Этот край является, пожалуй, наилучшим выражением русской природы с ее перелесками, лесными дорогами, поемными приокскими лугами, озерами, с ее широкими закатами, дымом костров, речными зарослями и печальным блеском звезд над спящими деревушками, с ее простодушными и талантливыми людьми – лесниками, паромщиками, колхозниками, мальчишками, плотниками, бакенщиками. Глубокая и незаметная на первый взгляд прелесть этой песчаной лесной стороны совершенно покорила Фраермана.
С 1932 года каждое лето, осень, а иногда и часть зимы Фраерман проводит в Мещерском крае, в селе Солотче, в бревенчатом и живописном доме, построенном в конце девятнадцатого века гравером и художником Пожалостиным.
Постепенно Солотча стала второй родиной и для друзей Фраермана. Все мы, где бы мы ни находились, куда бы нас ни забрасывала судьба, мечтали о Солотче, и не было года, когда бы туда, особенно по осени, не приезжали на рыбную ловлю, на охоту или работать над книгами и Гайдар, и Роскин, и я, и Георгий Шторм, и Василий Гроссман, и многие другие.
Старый дом и все окрестности Солотчи полны для нас особого обаяния. Здесь были написаны многие книги, здесь постоянно случались всяческие веселые истории, здесь в необыкновенной живописности и уюте сельского быта все мы жили простой и увлекательной жизнью. Нигде мы так тесно не соприкасались с самой гущей народной жизни и не были так непосредственно связаны с природой, как там.
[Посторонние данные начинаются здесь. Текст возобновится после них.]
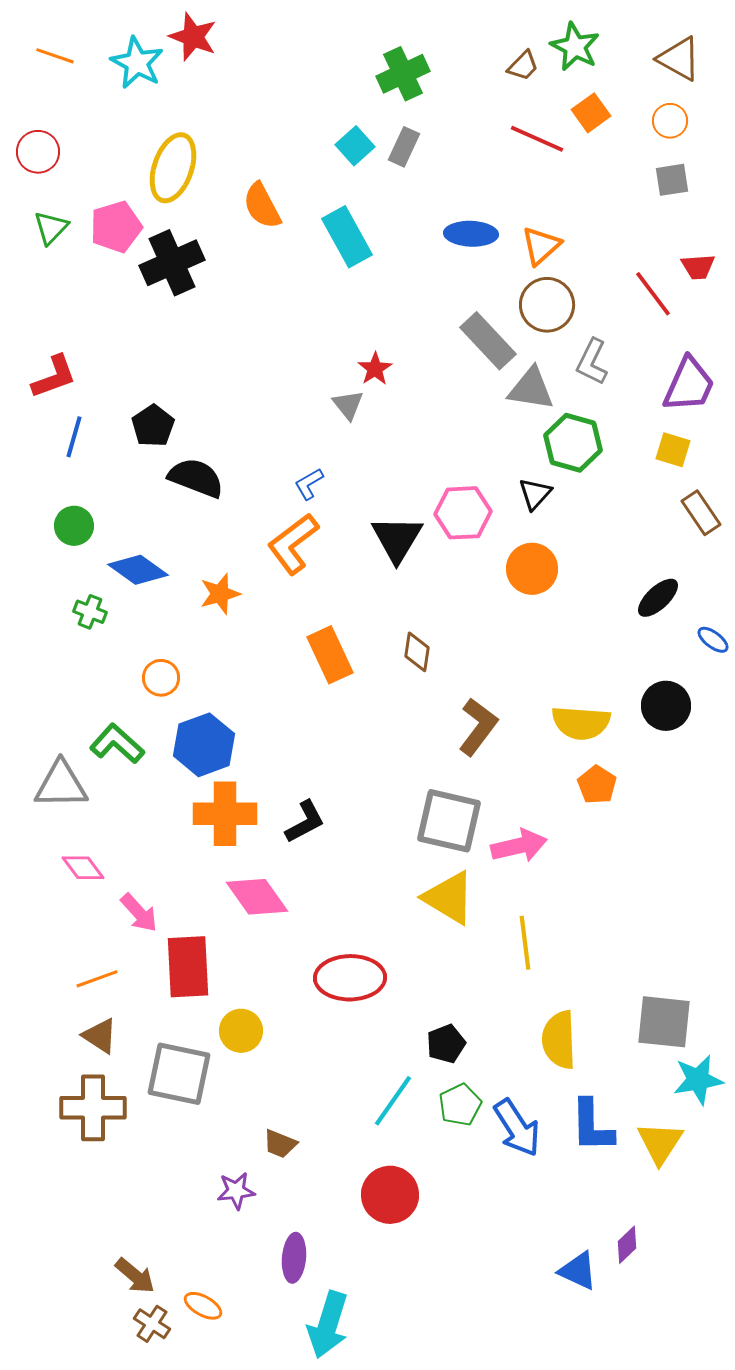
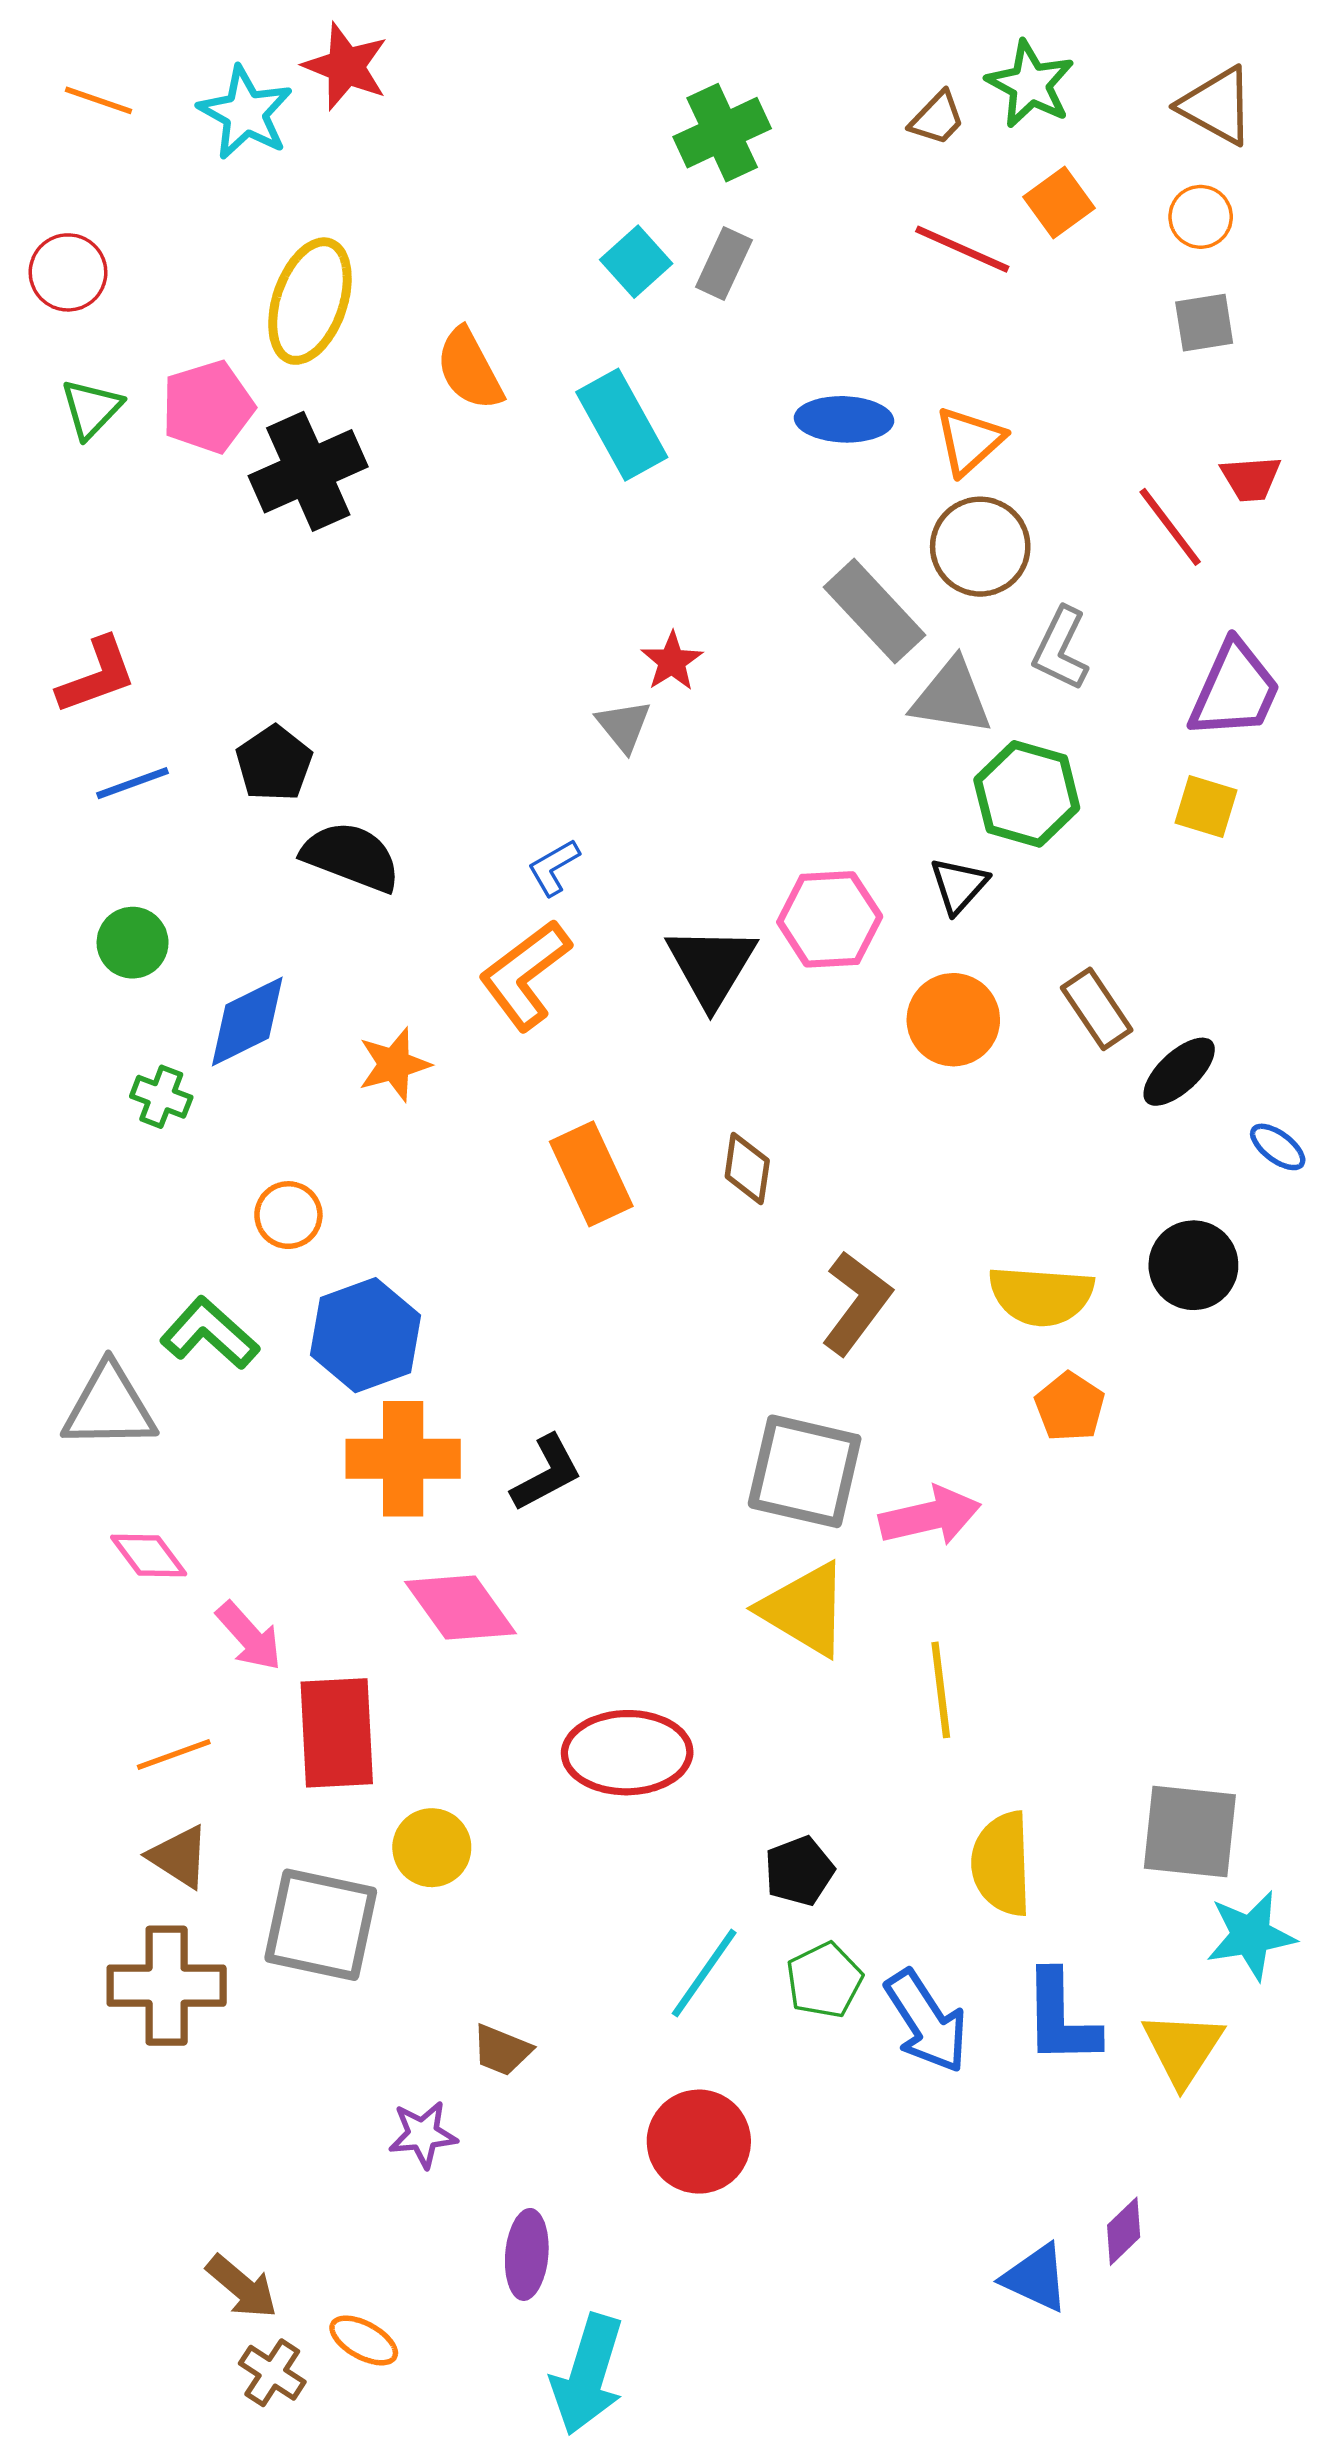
blue line: (74, 437) -> (133, 783), turned 54
brown rectangle: (701, 513) -> (1097, 1009), moved
blue diamond: (138, 570) -> (247, 1021), turned -62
Ночевки в палатке вплоть до ноября на глухих озерах, походы на заповедные реки, цветущие безбрежные луга, крики птиц, волчий вой, – все это погружало нас в мир народной поэзии, почти в сказку и вместе с тем в мир прекрасной реальности.
Мы с Фраерманом исходили многие сотни километров по Мещерскому краю, но ни он, ни я не можем считать, положа руку на сердце, что мы его знаем. Каждый год он открывал перед нами все новые красоты и становился все интереснее – вместе с движением нашего времени.
Невозможно припомнить и сосчитать, сколько ночей мы провели с Фраерманом то в палатках, то в избах, то на сеновалах, то просто на земле на берегах Мещерских озер и рек, в лесных чащах, сколько было всяких случаев – то опасных, то трагических, то смешных, – сколько мы наслышались рассказов и небылиц, к каким богатствам народного языка мы прикоснулись, сколько было споров и смеха, и осенних ночей, когда особенно легко писалось в бревенчатом доме, где на стенах прозрачными каплями темного золота окаменела смола.
Писатель Фраерман неотделим от человека. И человек неотделим от писателя. Литература призвана создавать прекрасного человека, и к этому высокому делу Фраерман приложил свою умелую и добрую руку. Он щедро отдает свой талант величайшей задаче для каждого из нас – созданию счастливого и разумного человеческого общества.